Pick any subplot and underdevelopment can be felt. Maybe Elise’s confrontation with KeyFace – Javier Botet’s emaciated key-fingered apparition with flesh peeled back from above his mouth – and how it ends with little conflict. Or Elise’s father Gerald, who’s troublesome history comes with realizations but never a true explanation given possibly possessive events. Maybe niece Imogen (Caitlin Gerard), who just happens to waltz into Elise’s life with a similar power – or Christian’s silly decision to enter the very house he was so afraid of for so long (now strung with police tape). Unlike previous films, Insidious: The Last Key forces paranormal outbursts where past chapters managed a more natural, terrifically-tense sequence of events.
That said, a few stand-out moments prove Robitel can master the art of horror manipulation (which is no shock after directing The Taking of Deborah Logan). Some jump scares are projected a mile away, while others – specifically Elise’s fan duct encounter – throw numerous distracting voices before delivering a prime genre jump. It’s not quite enough for tried-and-true fans who yearn for a savage horror beatdown, but those who wince even at the creek of a floorboard will have plenty to hide from. Although, “die hard” fans *will* dig a tremendous realization that could be my favorite subversion of haunted house generics I’ve seen in quite some time – credit to Whannell’s dark imagination – so it’s not all a familiar trod. Just…more than we’d like.

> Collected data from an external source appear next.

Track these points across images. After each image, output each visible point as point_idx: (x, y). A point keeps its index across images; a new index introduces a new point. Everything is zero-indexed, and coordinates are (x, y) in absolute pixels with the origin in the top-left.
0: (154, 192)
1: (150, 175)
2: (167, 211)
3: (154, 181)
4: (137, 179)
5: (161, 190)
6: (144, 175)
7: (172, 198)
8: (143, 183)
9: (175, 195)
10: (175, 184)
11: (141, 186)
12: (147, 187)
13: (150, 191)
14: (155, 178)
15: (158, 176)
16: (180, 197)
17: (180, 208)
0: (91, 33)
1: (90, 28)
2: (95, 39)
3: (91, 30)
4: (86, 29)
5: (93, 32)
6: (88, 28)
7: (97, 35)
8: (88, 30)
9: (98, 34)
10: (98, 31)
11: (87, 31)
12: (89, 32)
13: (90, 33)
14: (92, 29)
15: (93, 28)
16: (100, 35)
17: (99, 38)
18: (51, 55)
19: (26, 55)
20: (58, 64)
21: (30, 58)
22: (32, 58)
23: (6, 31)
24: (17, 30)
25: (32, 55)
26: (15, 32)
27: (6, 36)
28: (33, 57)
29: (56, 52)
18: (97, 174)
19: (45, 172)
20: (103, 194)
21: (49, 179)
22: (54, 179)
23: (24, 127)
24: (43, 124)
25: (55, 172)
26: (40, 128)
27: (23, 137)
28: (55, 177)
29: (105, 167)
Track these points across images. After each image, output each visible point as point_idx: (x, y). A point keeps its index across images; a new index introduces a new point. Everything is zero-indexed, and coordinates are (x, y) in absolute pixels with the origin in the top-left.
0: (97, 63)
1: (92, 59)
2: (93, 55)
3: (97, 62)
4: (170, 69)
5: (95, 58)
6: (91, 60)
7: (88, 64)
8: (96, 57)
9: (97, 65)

Devout fans of the Insidious films, expect to be underwhelmed by Insidious: The Last Key. Period aesthetics do little for atmosphere where Annabelle: Creation and Ouija: Origin of Evil exude an era’s fears, and Robitel’s “Further” development is rather flat and one-dimensional. I love when ghost stories encompass this grand idea of infinite spirits interacting in afterlife realms, but too many questions are left open here to truly appreciate Wan’s ever-growing brainchild for a fourth go-around. It almost feels, in a way, that Insidious is collapsing in on itself, buried under story complications that’ve grown too unwieldy – maybe this tower of terror has been erected as high as it can go?
Though not a terrible film, Insidious: The Last Key fails to live up to the franchise's high standards.